Anschläge auf Asylunterkünfte

Über 120 Straftaten gegen NRW-Flüchtlingsheime

Stand: 22.10.2015, 15:52 Uhr

  • 2015 landesweit bereits 121 Delikte gegen Flüchtlingsheime
  • 14 Gewalttaten und sechs Brandanschläge allein in NRW
  • Innenministerium warnt vor Neonazi-Hetze im Internet

121 Anschläge auf Flüchtlingsheime in Nordrhein-Westfalen hat die Polizei bis zum 1. Oktober 2015 bereits gezählt. Bei 115 Delikten gehe man von einem rechtsextremen Hintergrund aus, sagte ein Sprecher des Landeskriminalamts (LKA) am Donnerstag (22.10.2015) auf WDR-Anfrage. Überwiegend handelt es sich um Sachbeschädigungen, Propagandastraftaten und Volksverhetzungen. Es wurden aber auch 14 Gewaltdelikte registriert sowie sechs Brandanschläge. Wie viele Fälle aufgeklärt sind, ist unbekannt. Oftmals laufen die Ermittlungen noch. "Vergleichszahlen zu 2014 liegen nicht vor, da solche Delikte vor allem in diesem Jahr in den Fokus rückten", so der LKA-Sprecher.

Warnung des BKA

Das Bundeskriminalamt (BKA) warnt vor weiteren schweren Gewalttaten fremdenfeindlicher Extremisten gegen Flüchtlinge, deren Helfer und auch Politiker. Das ergebe sich aus einer vertraulichen Lagebewertung, die wenige Tage vor dem Anschlag auf die inzwischen gewählte Kölner Oberbürgermeisterin Henriette Reker entstanden sei, berichteten die "Süddeutsche Zeitung" sowie der NDR und der WDR. Ein Sprecher von NRW-Innenminister Ralf Jäger (SPD) sagte am Donnerstag, bisher lägen noch keine Erkenntnisse über Bedrohungen gegen einzelne Politiker vor.

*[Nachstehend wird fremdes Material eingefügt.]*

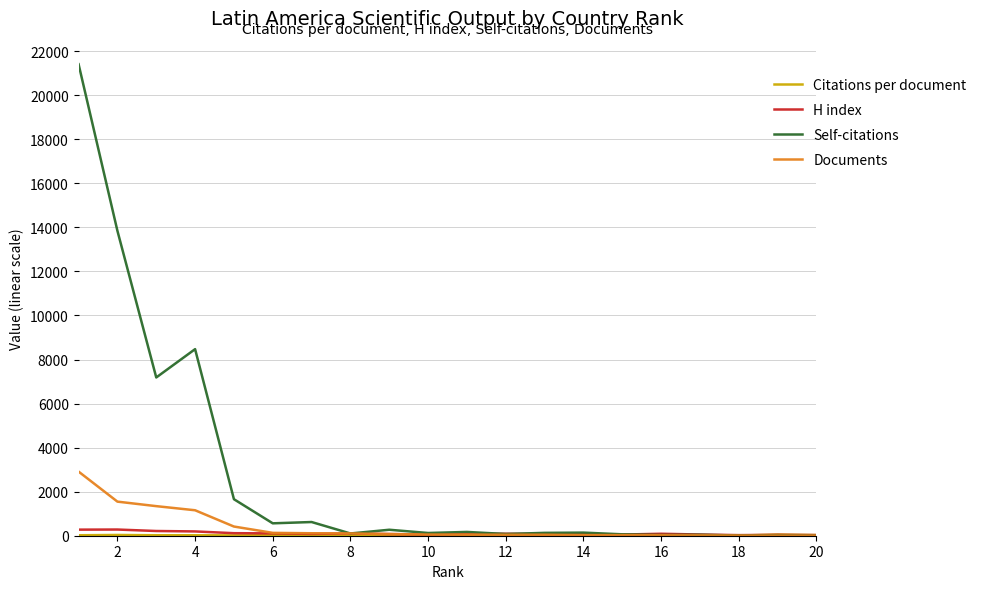

Which series has the largest range (max minus min)?

Self-citations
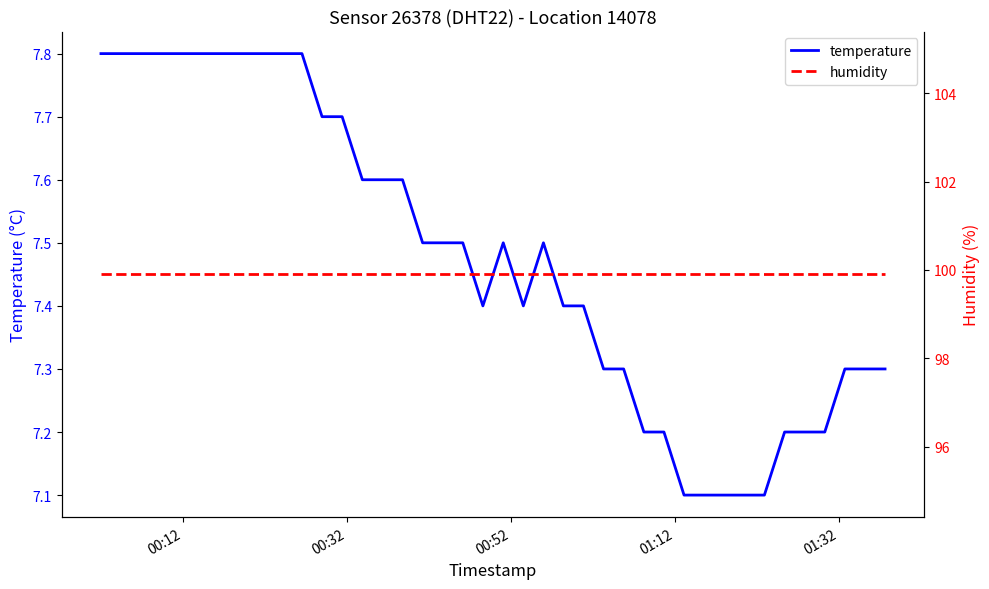

What is the value of the humidity point at the 26th from the left?

99.9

In Nordrhein-Westfalen beobachten die Sicherheitsbehörden eine gezielte Stimmungsmache von Neonazis gegen Asylunterkünfte. Gerade im Internet nehme die "Hetze" gegen Flüchtlinge immer mehr zu, sagte Innenministeriumssprecher Jörg Rademacher. Es gebe Hinweise darauf, dass Personen aus dem organisierte Rechtsextremismus die Hass-Propaganda verbreiten. Offenbar solle zur Gewalt gegen Flüchtlinge aufgestachelt werden. Mit den 121 Delikten verzeichnet NRW unter den Bundesländern die meisten Delikte gegen Flüchtlingsheime. Bundesweit zählte das BKA bis Anfang Oktober etwa 500 Straftaten. Zur Einordnung der Zahlen: NRW nahm bislang rund ein Viertel der bundesweit etwa 800.000 Flüchtlinge auf.

BKA-Täterprofil

Die Täter bei den Delikten gegen Asylheime sind der BKA-Analyse zufolge zumeist zwischen 20 und 25 Jahren alt und stünden nur selten unter Alkoholeinfluss. 42 Prozent handelten allein, in 49 Prozent der Fälle sei es eine Gruppe von zwei bis fünf Tätern. Mehr als die Hälfte von ihnen ist polizeilich bekannt, ein Drittel der Tatverdächtigen fiel bereits dem Staatsschutz auf: Etwa wegen der Verwendung von Kennzeichen verfassungsfeindlicher Organisationen oder Volksverhetzung. Für die Fälle in NRW konnten Innenministerium und LKA keine vergleichbare Täteranalyse nennen. Offenbar wissen die Behörden angesichts der vielfach noch laufenden Ermittlungen noch nicht, wie wem sie es zu tun haben. Allein die Klärung, ob es sich um rechtsextrem motivierte Delikte handelt, dauert oftmals sehr lang.

Piraten: Gefahrenanalyse überfällig

Die Piraten im Landtag halten die Gefahrenanalysen von BKA und LKA für "längst überfällig". Die Gefahr aus der rechten Ecke sei "lange absehbar" gewesen, sagte die Piraten-Abgeordnete Simone Brand. "Dazu kommt, dass die Angreifer sich durch Hassposts in den sozialen Medien und durch das verbale Zündeln auch von Politikern mehr und mehr bestätigt fühlen", sagte die Landtagsabgeordnete. Die verabscheuungswürdigen Taten werden aus ihrer Sicht von einer gefühlten ´Mehrheit´ akzeptiert. Die Aufklärung rechter Straftaten müsse verbessert werden.